While the play may bear similarity to a synthetic collateralized loan obligation, these trades are on specific tranches rather than on the entire portfolio. The trade has been done on CDS, but not on LCDS.

"I do think it's important," one trader said. "Bank loan hedgers are coming up with new ways [to use the product]; they are basically buying portfolio protection."

For example, a dealer will source $100 million of single-name credit risk from a bank and go to a customer to sell the first 0-10% of losses as the first loss piece, and then to another customer and sell the 10-20% of losses, all the way up to 100% of the aggregate. By segmenting the risk into tranches, the sum of the parts is many times greater than the whole. Banks and Dealers may retain certain risk pieces of a portfolio depending on market demand and/or trading views.What banks are currently trying to do is have an entire pool, 0-100% of LCDS. Investors in the tranches, primarily hedge funds, are selling protection. The trade is expected to offer more flexibility and will demonstrate a more liquid secondary market.

It has yet to be done, however, because "Making the economics work is tough," another dealer said. Because LCDS is trading at levels well inside of cash loan yields, it can make more sense for investors in the equity and debt to just put together a regular CLO rather than invest in LCDS tranches. At this point, investing in the tranches offers less yield, he said.
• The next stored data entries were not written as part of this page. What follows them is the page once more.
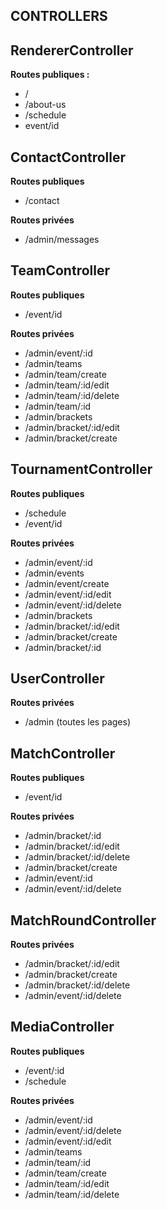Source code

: ## CONTROLLERS

## RendererController

**Routes publiques :**

 - /
 - /about-us
 - /schedule
 - event/id

## ContactController

**Routes publiques**

 - /contact
 
**Routes privées**
 - /admin/messages

## TeamController

**Routes publiques**

 - /event/id

**Routes privées**

 - /admin/event/:id
 - /admin/teams
 - /admin/team/create
 - /admin/team/:id/edit
 - /admin/team/:id/delete
 - /admin/team/:id
 - /admin/brackets
 - /admin/bracket/:id/edit
 - /admin/bracket/create
 
 ## TournamentController
**Routes publiques**

 - /schedule
 - /event/id

**Routes privées**

 - /admin/event/:id
 - /admin/events
 - /admin/event/create
 - /admin/event/:id/edit
 - /admin/event/:id/delete 
 - /admin/brackets
 - /admin/bracket/:id/edit
 - /admin/bracket/create
 - /admin/bracket/:id

## UserController

**Routes privées**

 - /admin (toutes les pages)

## MatchController

**Routes publiques**

 - /event/id

**Routes privées**

 - /admin/bracket/:id
 - /admin/bracket/:id/edit
 - /admin/bracket/:id/delete
 - /admin/bracket/create
 - /admin/event/:id
 - /admin/event/:id/delete
## MatchRoundController

**Routes privées**

 - /admin/bracket/:id/edit
 - /admin/bracket/create
 - /admin/bracket/:id/delete
 - /admin/event/:id/delete

## MediaController

**Routes publiques**

 - /event/:id
 - /schedule

**Routes privées**

 - /admin/event/:id
 - /admin/event/:id/delete
 - /admin/event/:id/edit
 - /admin/teams
 - /admin/team/:id
 - /admin/team/create
 - /admin/team/:id/edit
 - /admin/team/:id/delete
Since the International Swaps and Derivatives Association published an LCDS confirm in June, single-name trading has increased immensely (CIN, 6/12). One bank estimated that the LCDS market is about $5 billion since June 8. Hedge funds account for about 70% of the number of trades. The most common trade had initially been hedge funds going long secured risk and short unsecured risk, but recently have been looking at other trades (10/23). Traders are currently working on an index, LCDX, expected next quarter. It is expected to include around 100 names (10/23).